Introduction to Character set encoding in Java (iii) GB2312,GBK and Chinese web pages

Source: Internet
Author: User
Tags character set html page

GB2312 is a very important word for China's developers, and the ins and outs of it do not need me to repeat them here, and to be clear and correct goolge. I just want to mention that the previous section says that coded character sets and character set encoding are not the same thing, and that some character set coding does not actually do anything, GB2312 is just such an object!

GB2312 initially refers to a coded character set that contains the English characters included in ASCII, plus 6,763 Simplified Chinese characters and some other symbols other than ASCII. As with Unicode there are UTF-8 and UTF-16 (of course, UTF-8 and UTF-16 are not qualified to encode only Unicode, in fact, you can use it to encode the video is OK, but the file is not the editor of the player Support, haha), GB2312 also has its own coding scheme, but this scheme uses the number of a character in GB2312 as a store value (similar to the UTF-32 approach), so the coding scheme doesn't even have a formal name. When we talk about GB2312 everyday, we often refer to this character set, also refers to this coding scheme.

GBK is a follow-up standard for GB2312, adding more Chinese characters and special symbols, and similarly, GBK is also referring to his character set and his coding.

GBK or the system default encoding of today's Chinese Windows operating system (which is the root of the garbled problem in almost all pages of the file).

We can verify this by using the following Java code:

Stringencoding=system.getproperty ("file.encoding");

SYSTEM.OUT.PRINTLN (encoding);

Output results are

GBK

What Isn't that what your output is? How can it be? It's over, my brand is going to smash, wait, you use the traditional version of XP? I mean, what the hell is your comrade doing here? To! To! )

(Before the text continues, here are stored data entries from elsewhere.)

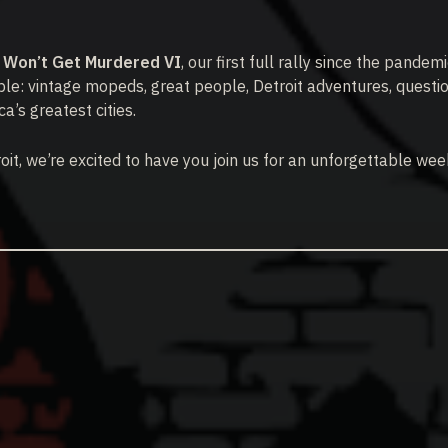
y Won’t Get Murdered VI
, our first full rally since the pandem
le: vintage mopeds, great people, Detroit adventures, questi
a’s greatest cities.
roit, we’re excited to have you join us for an unforgettable we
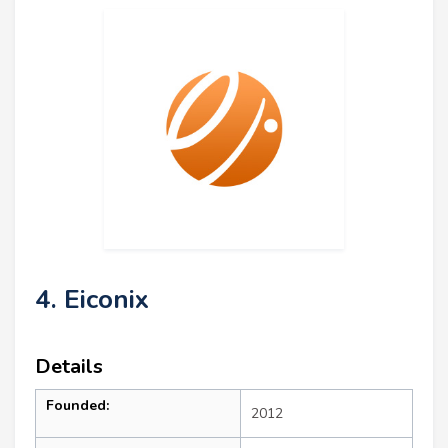
4. Eiconix
Details
Founded:
2012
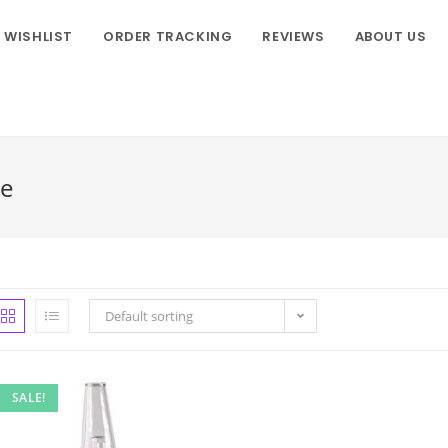
WISHLIST
ORDER TRACKING
REVIEWS
ABOUT US
ne
Default sorting
SALE!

When it comes to GB2312 and GBK, you have to put in the code for Chinese pages. While many of the newly developed web systems and new online Web sites are starting to use UTF-8, a significant portion of the Chinese media insists on using GB2312 and GBK, such as the Sina page. Two of these points are noteworthy.

First, the part of the META tag on the page can often be seen

charset=gb2312

In this way, unfortunately, this "charset" is actually used to specify what character set code the page uses, rather than what character set to use. For example, have you ever seen someone write "Charset=utf-8" and have seen someone write "charset=iso-8859-1", but have you ever met someone who wrote "Charset=unicode"? Of course not, because Unicode is a character set, not an encoding.

However, it is charset this name misled a lot of programmers, really think here to specify the character set, and thus make them further mistaken UTF-8 and UTF-16 is a character set! Fortunately, the XML has been modified, and this location has been changed to the correct name: encoding.

Second, the page says the GB2312, actually not really is GB2312 (surprised?) )。 Let's do an experiment, for example, find a GB2312 Chinese character "亸" (the word is really not in the GB2312, you can go to GB2312 's code table to find, guaranteed not to find), the word in the GBK. Then you put it in an HTML page, try to open it in the browser, and then choose the browser's code as "GB2312", what do you see? It's completely normal!

Conclusion I don't need to say you understand, the browser is actually using GBK to display.

Sina's page also has many such examples, everywhere writes the charset=gb2312, but uses the innumerable GB2312 characters which do not exist. This approach to browser display page is not a problem, but when the need to crawl the page and save the time to bring trouble, the program will not be based on the page "claimed" encoding to read and save, but only try to guess the correct encoding.

Contact Us

The content source of this page is from Internet, which doesn't represent Alibaba Cloud's opinion; products and services mentioned on that page don't have any relationship with Alibaba Cloud. If the content of the page makes you feel confusing, please write us an email, we will handle the problem within 5 days after receiving your email.

If you find any instances of plagiarism from the community, please send an email to: info-contact@alibabacloud.com and provide relevant evidence. A staff member will contact you within 5 working days.

A Free Trial That Lets You Build Big!

Start building with 50+ products and up to 12 months usage for Elastic Compute Service

  • Sales Support

    1 on 1 presale consultation

  • After-Sales Support

    24/7 Technical Support 6 Free Tickets per Quarter Faster Response

  • Alibaba Cloud offers highly flexible support services tailored to meet your exact needs.